Chronic bacterial prostatitis (CBP) involves infection and inflammation of the prostate gland in men of all ages. It can cause problems urinating, including discomfort and pain, increased frequency and urge, or problems emptying the bladder. Bacteria infecting the prostate are the cause of CBP. These bacteria may be sexually transmitted. To cure CBP, antibiotics must be administered for extended periods of time (four weeks or longer), but a permanent cure is not always guaranteed. Other drugs may be combined with antibiotics to improve CBP symptoms. This review found that fluoroquinolones like ciprofloxacin, levofloxacin, lomefloxacin, ofloxacin or prulifloxacin have equivalent effects and equivalent success rates in CBP patients. If atypical bacteria like chlamydia are suspected to cause CBP, macrolide antibiotics such as azithromycin may achieve better results compared to the fluoroquinolone ciprofloxacin. It must be taken into account that some of the studies that have been performed are of poor quality or have been performed on small numbers of participants. More studies are needed, focusing on new agents or on optimized doses of currently prescribed antibiotics.
The microbiological and clinical efficacy, as well as the adverse effect profile, of different oral fluoroquinolones are comparable. No conclusions can be drawn regarding the optimal treatment duration of fluoroquinolones in the treatment of CBP caused by traditional pathogens.
Alternative antimicrobial agents tested for the treatment of CBP caused by traditional pathogens are co-trimoxazole, beta-lactams and tetracyclines, but no conclusive evidence can be drawn regarding the role of non-fluoroquinolone antibiotics in the treatment of CBP caused by traditional pathogens.

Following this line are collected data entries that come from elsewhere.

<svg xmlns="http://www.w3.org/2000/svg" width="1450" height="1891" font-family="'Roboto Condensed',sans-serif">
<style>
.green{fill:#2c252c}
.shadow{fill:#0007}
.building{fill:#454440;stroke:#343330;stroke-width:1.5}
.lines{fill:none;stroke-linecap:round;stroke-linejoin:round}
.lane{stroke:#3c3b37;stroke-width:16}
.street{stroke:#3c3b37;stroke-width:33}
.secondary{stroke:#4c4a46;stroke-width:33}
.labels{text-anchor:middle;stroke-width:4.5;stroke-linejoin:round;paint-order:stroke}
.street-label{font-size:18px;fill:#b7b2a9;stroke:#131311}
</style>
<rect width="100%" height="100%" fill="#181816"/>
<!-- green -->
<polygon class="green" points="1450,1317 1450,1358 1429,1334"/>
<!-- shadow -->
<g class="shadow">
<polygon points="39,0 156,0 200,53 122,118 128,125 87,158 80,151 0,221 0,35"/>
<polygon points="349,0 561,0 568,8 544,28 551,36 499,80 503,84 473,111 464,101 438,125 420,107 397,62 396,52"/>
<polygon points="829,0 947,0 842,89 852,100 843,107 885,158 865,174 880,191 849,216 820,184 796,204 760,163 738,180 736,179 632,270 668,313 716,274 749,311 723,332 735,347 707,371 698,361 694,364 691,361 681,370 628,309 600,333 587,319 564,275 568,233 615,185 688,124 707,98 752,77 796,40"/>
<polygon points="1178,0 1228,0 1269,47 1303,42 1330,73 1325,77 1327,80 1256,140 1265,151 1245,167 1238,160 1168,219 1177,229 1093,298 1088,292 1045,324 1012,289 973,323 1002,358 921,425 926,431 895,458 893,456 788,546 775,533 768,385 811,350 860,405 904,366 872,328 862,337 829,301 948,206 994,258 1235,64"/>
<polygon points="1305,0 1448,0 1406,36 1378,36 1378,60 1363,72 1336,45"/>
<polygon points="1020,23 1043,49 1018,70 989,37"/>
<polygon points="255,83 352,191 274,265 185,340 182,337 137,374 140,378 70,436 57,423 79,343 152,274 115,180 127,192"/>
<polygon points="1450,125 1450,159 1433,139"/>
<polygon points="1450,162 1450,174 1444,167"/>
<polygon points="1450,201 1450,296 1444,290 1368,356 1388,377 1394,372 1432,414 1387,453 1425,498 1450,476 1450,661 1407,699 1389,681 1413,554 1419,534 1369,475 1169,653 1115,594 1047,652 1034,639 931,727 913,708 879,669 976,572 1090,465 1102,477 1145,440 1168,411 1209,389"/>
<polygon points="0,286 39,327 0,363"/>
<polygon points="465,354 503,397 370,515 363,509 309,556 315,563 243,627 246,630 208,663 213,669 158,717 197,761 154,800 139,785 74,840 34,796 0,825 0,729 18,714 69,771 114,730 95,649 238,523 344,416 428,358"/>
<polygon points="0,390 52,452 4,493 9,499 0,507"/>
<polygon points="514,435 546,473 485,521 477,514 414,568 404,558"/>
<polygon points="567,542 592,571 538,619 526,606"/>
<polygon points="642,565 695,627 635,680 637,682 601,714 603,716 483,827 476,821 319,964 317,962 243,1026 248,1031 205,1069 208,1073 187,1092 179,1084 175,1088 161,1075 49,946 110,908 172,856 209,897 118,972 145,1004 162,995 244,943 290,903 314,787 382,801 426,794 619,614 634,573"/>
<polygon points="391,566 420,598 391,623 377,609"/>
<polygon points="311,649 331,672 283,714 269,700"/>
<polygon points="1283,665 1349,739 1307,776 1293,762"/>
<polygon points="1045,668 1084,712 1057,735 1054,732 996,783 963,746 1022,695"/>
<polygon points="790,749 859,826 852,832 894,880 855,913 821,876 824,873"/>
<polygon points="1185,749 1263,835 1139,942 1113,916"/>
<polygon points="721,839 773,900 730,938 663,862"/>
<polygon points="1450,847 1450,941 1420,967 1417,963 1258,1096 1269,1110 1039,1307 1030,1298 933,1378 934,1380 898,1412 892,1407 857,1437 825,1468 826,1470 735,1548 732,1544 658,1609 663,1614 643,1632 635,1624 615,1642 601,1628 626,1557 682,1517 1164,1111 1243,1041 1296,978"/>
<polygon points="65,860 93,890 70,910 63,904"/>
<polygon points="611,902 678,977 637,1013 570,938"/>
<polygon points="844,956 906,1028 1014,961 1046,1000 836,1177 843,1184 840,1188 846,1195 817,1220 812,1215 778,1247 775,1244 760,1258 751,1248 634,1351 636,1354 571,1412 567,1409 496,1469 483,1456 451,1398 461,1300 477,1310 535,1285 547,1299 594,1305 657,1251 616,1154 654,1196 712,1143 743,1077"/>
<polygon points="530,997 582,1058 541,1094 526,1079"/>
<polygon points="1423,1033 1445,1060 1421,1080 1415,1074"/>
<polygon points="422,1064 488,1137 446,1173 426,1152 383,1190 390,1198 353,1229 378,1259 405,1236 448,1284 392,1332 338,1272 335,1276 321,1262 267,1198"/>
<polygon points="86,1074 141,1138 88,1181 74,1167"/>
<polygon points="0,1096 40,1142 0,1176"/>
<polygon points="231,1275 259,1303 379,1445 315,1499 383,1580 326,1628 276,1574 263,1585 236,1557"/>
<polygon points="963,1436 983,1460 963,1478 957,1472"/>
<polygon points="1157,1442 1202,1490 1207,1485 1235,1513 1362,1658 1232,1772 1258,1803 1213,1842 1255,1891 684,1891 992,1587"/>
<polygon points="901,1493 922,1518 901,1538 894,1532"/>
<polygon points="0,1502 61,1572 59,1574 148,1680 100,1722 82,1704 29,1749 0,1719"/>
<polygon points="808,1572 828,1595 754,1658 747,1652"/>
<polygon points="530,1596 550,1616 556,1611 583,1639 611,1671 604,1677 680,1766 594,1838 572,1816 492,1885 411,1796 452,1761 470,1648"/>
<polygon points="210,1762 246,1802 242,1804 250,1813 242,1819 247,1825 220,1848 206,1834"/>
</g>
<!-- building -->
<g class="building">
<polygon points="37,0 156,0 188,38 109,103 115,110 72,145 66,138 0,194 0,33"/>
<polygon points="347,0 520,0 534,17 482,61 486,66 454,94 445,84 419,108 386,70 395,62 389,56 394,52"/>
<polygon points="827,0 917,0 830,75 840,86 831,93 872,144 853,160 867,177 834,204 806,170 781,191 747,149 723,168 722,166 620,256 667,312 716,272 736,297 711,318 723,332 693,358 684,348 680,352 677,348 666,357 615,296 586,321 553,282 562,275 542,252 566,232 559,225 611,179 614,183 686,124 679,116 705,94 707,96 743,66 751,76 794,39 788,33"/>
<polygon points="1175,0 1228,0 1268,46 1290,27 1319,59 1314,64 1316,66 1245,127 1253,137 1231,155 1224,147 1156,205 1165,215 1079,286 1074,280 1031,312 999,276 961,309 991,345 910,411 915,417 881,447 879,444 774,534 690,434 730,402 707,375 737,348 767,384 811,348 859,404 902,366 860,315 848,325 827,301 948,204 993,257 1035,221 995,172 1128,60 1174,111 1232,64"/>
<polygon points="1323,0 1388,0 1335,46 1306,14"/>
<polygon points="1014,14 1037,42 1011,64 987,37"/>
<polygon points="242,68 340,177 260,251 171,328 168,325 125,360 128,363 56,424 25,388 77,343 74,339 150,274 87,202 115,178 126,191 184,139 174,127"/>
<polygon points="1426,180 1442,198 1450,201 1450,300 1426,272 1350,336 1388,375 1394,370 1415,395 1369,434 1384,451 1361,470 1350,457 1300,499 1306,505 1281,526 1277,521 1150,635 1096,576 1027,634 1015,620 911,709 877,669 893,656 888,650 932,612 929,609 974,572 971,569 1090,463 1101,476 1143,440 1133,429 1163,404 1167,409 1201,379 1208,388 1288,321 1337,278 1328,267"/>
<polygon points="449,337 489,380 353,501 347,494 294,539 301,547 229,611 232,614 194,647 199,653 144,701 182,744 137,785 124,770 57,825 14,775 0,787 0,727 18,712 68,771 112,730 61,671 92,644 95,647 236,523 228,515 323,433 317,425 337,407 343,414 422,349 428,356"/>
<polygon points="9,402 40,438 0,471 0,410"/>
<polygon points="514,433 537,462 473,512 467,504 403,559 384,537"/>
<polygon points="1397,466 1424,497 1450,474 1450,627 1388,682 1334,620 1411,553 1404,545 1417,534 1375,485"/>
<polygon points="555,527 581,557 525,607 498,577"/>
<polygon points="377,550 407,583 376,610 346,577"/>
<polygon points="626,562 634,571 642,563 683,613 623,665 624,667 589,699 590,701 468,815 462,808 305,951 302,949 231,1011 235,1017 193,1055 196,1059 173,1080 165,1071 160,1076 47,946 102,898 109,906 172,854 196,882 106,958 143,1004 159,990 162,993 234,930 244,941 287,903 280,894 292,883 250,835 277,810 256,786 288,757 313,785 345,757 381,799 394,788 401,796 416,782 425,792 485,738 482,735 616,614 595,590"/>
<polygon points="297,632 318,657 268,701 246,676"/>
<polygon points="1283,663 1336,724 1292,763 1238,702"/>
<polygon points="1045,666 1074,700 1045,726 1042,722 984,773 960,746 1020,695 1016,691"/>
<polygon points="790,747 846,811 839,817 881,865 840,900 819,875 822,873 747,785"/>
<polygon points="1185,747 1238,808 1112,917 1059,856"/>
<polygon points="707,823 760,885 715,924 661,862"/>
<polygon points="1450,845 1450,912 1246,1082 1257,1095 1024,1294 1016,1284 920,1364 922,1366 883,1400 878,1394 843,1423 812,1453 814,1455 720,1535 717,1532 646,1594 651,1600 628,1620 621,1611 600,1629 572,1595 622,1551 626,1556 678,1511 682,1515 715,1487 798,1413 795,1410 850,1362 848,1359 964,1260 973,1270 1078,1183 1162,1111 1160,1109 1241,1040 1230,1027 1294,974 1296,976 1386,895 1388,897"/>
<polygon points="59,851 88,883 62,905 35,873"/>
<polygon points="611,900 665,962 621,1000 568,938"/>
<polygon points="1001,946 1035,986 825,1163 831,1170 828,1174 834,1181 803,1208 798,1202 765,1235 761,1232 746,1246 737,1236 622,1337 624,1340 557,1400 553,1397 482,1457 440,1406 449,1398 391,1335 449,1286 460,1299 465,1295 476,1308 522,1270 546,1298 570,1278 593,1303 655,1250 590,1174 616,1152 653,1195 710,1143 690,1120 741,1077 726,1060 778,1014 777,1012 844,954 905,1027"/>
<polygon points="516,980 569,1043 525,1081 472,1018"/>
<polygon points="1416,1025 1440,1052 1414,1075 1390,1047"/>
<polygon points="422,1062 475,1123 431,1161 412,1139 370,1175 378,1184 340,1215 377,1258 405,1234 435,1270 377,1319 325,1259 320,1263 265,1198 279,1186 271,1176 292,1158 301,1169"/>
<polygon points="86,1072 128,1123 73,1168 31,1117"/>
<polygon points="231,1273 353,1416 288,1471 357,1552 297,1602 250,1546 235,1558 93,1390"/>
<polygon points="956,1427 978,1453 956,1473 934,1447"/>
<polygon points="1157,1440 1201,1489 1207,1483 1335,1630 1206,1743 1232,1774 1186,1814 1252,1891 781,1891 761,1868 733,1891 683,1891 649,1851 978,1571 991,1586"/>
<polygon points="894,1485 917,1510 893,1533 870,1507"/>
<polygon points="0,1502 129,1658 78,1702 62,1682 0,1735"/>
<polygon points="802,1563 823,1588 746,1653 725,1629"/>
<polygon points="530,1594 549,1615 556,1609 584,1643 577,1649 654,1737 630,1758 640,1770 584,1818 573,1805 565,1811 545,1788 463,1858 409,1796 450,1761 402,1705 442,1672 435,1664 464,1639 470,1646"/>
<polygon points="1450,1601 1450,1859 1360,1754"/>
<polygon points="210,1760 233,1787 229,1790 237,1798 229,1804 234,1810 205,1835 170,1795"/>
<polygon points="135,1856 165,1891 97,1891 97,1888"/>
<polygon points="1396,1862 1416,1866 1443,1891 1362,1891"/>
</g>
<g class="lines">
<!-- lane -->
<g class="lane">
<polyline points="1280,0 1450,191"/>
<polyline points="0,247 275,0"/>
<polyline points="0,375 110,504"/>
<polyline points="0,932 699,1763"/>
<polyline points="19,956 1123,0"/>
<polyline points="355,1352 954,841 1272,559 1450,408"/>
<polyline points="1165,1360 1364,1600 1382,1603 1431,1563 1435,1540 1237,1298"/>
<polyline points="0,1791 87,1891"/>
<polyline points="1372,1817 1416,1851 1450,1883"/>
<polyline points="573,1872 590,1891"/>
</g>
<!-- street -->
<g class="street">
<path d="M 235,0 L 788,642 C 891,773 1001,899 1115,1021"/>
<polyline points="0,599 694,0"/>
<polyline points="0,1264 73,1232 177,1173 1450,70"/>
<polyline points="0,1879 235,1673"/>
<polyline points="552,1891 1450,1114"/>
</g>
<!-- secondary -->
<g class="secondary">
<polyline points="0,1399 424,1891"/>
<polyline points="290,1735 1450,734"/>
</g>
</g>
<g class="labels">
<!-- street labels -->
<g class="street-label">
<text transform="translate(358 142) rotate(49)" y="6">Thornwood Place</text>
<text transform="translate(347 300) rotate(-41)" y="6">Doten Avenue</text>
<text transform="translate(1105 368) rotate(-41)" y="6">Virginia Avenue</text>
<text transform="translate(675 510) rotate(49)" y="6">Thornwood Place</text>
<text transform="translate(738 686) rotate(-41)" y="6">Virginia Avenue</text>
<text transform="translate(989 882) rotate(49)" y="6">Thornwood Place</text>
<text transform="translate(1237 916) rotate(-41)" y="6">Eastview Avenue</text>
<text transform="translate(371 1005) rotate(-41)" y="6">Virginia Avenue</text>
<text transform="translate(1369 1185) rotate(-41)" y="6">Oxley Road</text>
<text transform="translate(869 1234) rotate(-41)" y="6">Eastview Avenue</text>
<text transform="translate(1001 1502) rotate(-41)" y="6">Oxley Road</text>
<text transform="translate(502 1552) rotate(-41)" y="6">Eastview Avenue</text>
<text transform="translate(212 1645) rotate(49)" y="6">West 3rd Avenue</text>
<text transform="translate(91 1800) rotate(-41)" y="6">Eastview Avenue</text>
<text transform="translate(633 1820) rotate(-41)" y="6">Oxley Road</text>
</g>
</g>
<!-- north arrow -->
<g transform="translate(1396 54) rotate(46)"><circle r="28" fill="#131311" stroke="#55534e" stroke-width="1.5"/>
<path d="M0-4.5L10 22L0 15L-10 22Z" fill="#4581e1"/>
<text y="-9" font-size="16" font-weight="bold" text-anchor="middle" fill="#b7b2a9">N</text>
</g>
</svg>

In patients with CBP caused by obligate intracellular pathogens, macrolides showed higher microbiological and clinical cure rates compared to fluoroquinolones.
Chronic bacterial prostatitis (CBP) is frequently diagnosed in men of fertile age, and is characterized by a disabling array of symptoms, including pain in the pelvic area (for example, perineum, testicles), voiding symptoms (increased frequency and urgency, also at night; pain or discomfort at micturition), and sexual dysfunction. Cure of CBP can be attempted by long-term therapy with antibacterial agents, but relapses are frequent. Few antibacterial agents are able to distribute to the prostatic tissue and achieve sufficient concentrations at the site of infection. These agents include fluoroquinolones, macrolides, tetracyclines and trimethoprim. After the introduction of fluoroquinolones into clinical practice, a number of studies have been performed to optimize the antimicrobial treatment of CBP, and to improve eradication rates and symptom relief.
To assess and compare the efficacy and harm of antimicrobial treatments for chronic bacterial prostatitis.
We searched the Cochrane Central Register of Controlled Trials (CENTRAL), MEDLINE (PubMed), EMBASE, other national or international databases and abstracts from conference proceedings on 8 August 2012.
We included all randomized controlled comparisons of one antimicrobial agent versus placebo or one or more comparator antimicrobial agents, combined or not with non-antimicrobial drugs. We also included trials comparing different doses, treatment durations, dosing frequencies, or routes of administration of antimicrobial agents. We excluded studies in which patients were not diagnosed according to internationally recommended criteria, or were not subjected to lower urinary tract segmented tests.
Study data were extracted independently by two review authors. Study outcomes were microbiological efficacy (pathogen eradication), clinical efficacy (symptom cure or improvement, or symptom scores) at test-of-cure visits or at follow-up, or both, and adverse effects of therapy. Secondary outcomes included microbiological recurrence rates.
Statistical analysis was performed using a fixed-effect model for microbiological outcomes and a random-effects model for clinical outcomes and adverse effects. The results were expressed as risk ratios for dichotomous outcomes (with 95% confidence intervals) or as standardized mean differences for continuous or non-dichotomous variables.
We identified 18 studies, enrolling a total of 2196 randomized patients. The oral fluoroquinolones ciprofloxacin, levofloxacin, lomefloxacin, ofloxacin and prulifloxacin were compared. There were no significant differences in clinical or microbiological efficacy or in the rate of adverse effects between these fluoroquinolones. In chlamydial prostatitis, (i) azithromycin showed improved eradication rates and clinical cure rates compared to ciprofloxacin, with no significant differences regarding adverse effects; (ii) azithromycin was equivalent to clarithromycin, both microbiologically and clinically; (iii) prulifloxacin appeared to improve clinical symptoms, but not eradication rates, compared to doxycycline. In ureaplasmal prostatitis, the comparisons ofloxacin versus minocycline and azithromycin versus doxycycline showed similar microbiological, clinical and toxicity profiles.